In what context?
We are losing context. Every single day.
And we don’t seem to notice. Or care.
We dispute it and disrespect it and otherwise dismiss it. Our love affair with all that is new, different and sensational leads us to fashion a society that has fewer and fewer ties to the past or memories of it. That which came before is not prologue; it is barely even history for the rising generation of tastemakers and culture mavens.
I see it regularly – some example of a commentator or pundit or critic praising some new film or CD or TV show, without mentioning – or more likely, knowing – the origin of the idea or work being discussed.
Some of that has to do with age, of course. If you’re a rock critic in your early 30s, you probably have a different frame of reference about a band like My Chemical Romance than for the Rolling Stones – and certainly a different one from a critic in his 50s or 60s.
Similarly, if you’re in your late 20s, you probably look at filmmakers like Wes Anderson or Paul Thomas Anderson or Quentin Tarantino differently than someone in their 60s. Part of it is, again, the size of your body of reference, something that comes with age; the other part is age itself, and the way it alters your perspective.
But if you don’t care about context, you trap popular culture and popular arts in a tiny frame of reference. And that diminishes it, makes it paler and more homogenous.
This is the point at which someone accuses me of being like the old man yelling at the kids to get off his lawn. That’s not my intention. That doesn’t mean that I don’t believe that greater context allows for greater perspective (in other words, expertise increases with age). But that’s not my point here.
Rather, this is the first in what I hope to make a weekly look at context in culture – how it’s being minimized and minimalized and how that warps our sense of what our world can be, based on what we think has come before.
It’s not that context doesn’t occasionally rear its ugly head, as it seemed to do every time Mitt Romney opened his mouth during the recent presidential campaign. But the mass media was so startled during the first presidential debate – the one President Obama supposedly lost – that it couldn’t quite bring itself to actually point out the massive breach of context in virtually everything Romney said that night.
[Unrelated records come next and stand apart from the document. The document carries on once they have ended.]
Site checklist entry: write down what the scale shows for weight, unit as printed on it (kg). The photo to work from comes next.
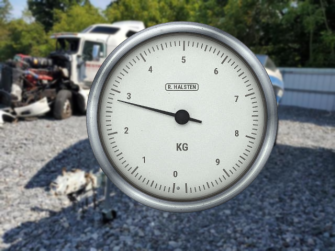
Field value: 2.8 kg
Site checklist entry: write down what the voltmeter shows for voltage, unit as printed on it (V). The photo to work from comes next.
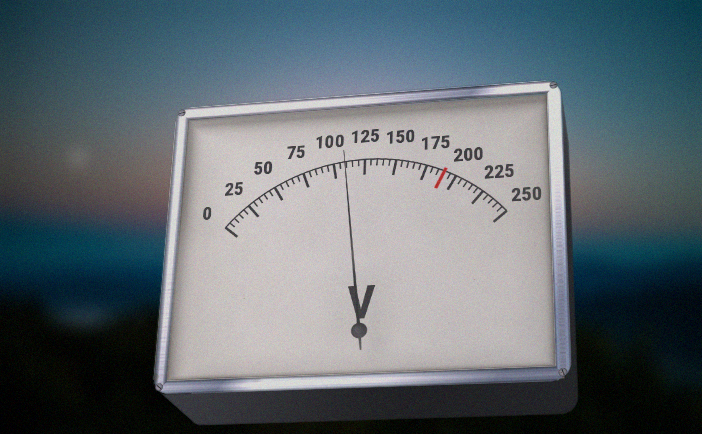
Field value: 110 V
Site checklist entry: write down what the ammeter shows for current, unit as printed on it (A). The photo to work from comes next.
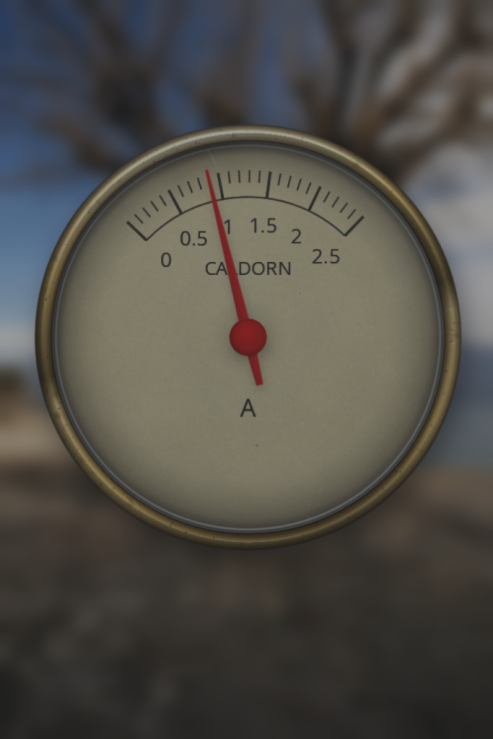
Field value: 0.9 A
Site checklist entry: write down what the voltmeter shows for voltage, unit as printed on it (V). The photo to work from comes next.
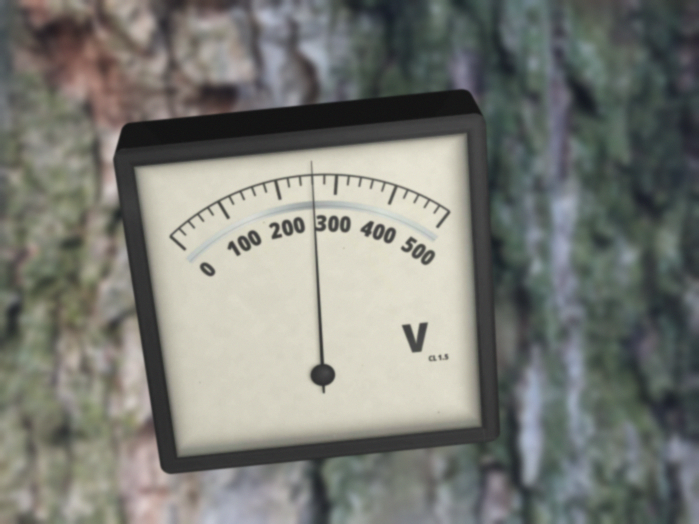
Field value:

Certainly moderator Jim Lehrer looked flabbergasted when Romney started describing the liberal nature of almost position in his platform; so shocked was he at the way those statements stood in context of the myriad opposing statements Romney had previously uttered that he couldn’t bring himself to sputter out a demurral. Nor could the rest of the mainstream media seem to muster the nerve to say, to quote a knavish Republican congressman, “You lie.”
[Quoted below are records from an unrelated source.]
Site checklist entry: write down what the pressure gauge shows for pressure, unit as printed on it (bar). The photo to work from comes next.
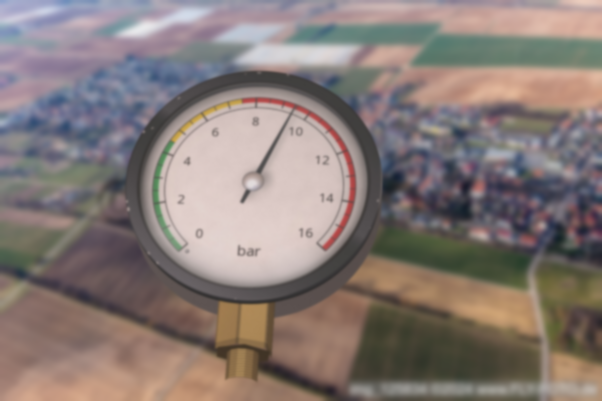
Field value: 9.5 bar
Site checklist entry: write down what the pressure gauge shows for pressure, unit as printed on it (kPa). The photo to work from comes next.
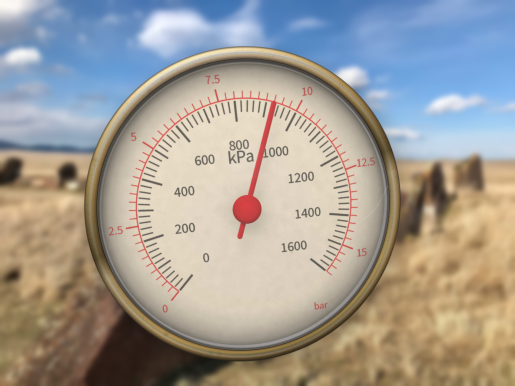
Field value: 920 kPa
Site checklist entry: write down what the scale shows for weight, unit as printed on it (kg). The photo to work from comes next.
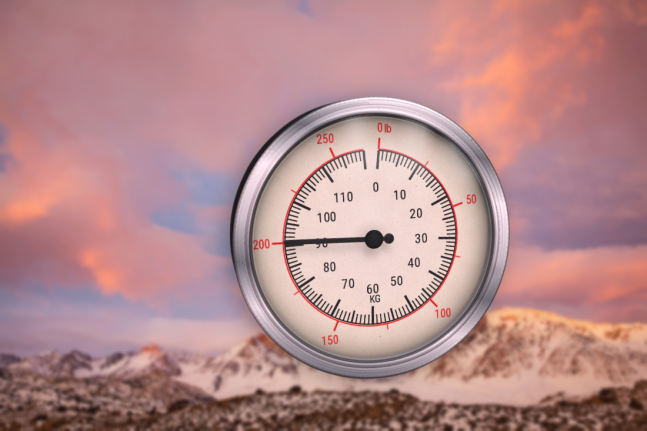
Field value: 91 kg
Instead, the media focused on how Obama was too shocked (or polite) to say, “Why isn’t anyone noticing how much crap this guy is talking?” Any attempts to say that, gee, in the context of everything Romney had said before, the things he said during the first debate sounded like, um, lies – well, the response went, he was just making a slight course correction to appeal to moderate voters. This is nothing like a lie.
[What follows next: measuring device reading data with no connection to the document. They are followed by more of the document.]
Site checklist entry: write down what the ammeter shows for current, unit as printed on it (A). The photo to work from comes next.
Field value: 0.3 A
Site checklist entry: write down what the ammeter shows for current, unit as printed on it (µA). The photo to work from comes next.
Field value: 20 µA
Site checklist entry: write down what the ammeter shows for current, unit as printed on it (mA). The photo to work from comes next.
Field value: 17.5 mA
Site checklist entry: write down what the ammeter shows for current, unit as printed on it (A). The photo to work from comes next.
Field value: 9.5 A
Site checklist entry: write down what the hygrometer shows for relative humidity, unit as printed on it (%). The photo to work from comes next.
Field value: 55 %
I don’t mean to go all political here, though I probably will, on occasion. So let me offer a different moment of context shock that I had, around the same time as those presidential debates.
I was watching the film “Pitch Perfect,” an activity I only recommend if you’re a still-impressionable pre-teen or even a teen who loves “Glee” and believes in the healing power of aggressively pallid pop music. At one point, a group of a capella singers cheers when it is announced that they’ll be performing a song from the oeuvre of Kelly Clarkson.
And I thought, In what context is Kelly Clarkson considered a major artist? In what universe? How low into the soup of homogenized pop music have we sunk that no one blinks when this minor talent is considered a star?
Yes, I recognize that she’s as popular as an “American Idol” winner is likely to become. But her shelf-life is going to be short. Perhaps, if the category were “best-selling female pop singers of the early 21st century,” she’d have a shot at the top 10. Beyond that, she’s a minnow in a sea of whales.
Except to this demographic. With time, they too will develop a frame of reference in which to consider the unexceptional talents of Kelly Clarkson. Perhaps they’ll someday remember their fondness for Clarkson’s bland, machine-made pop the same way I recall a youthful infatuation with Herman’s Hermits – the product of undeveloped, unsophisticated taste, as yet unmarked or unchallenged by the concept of context.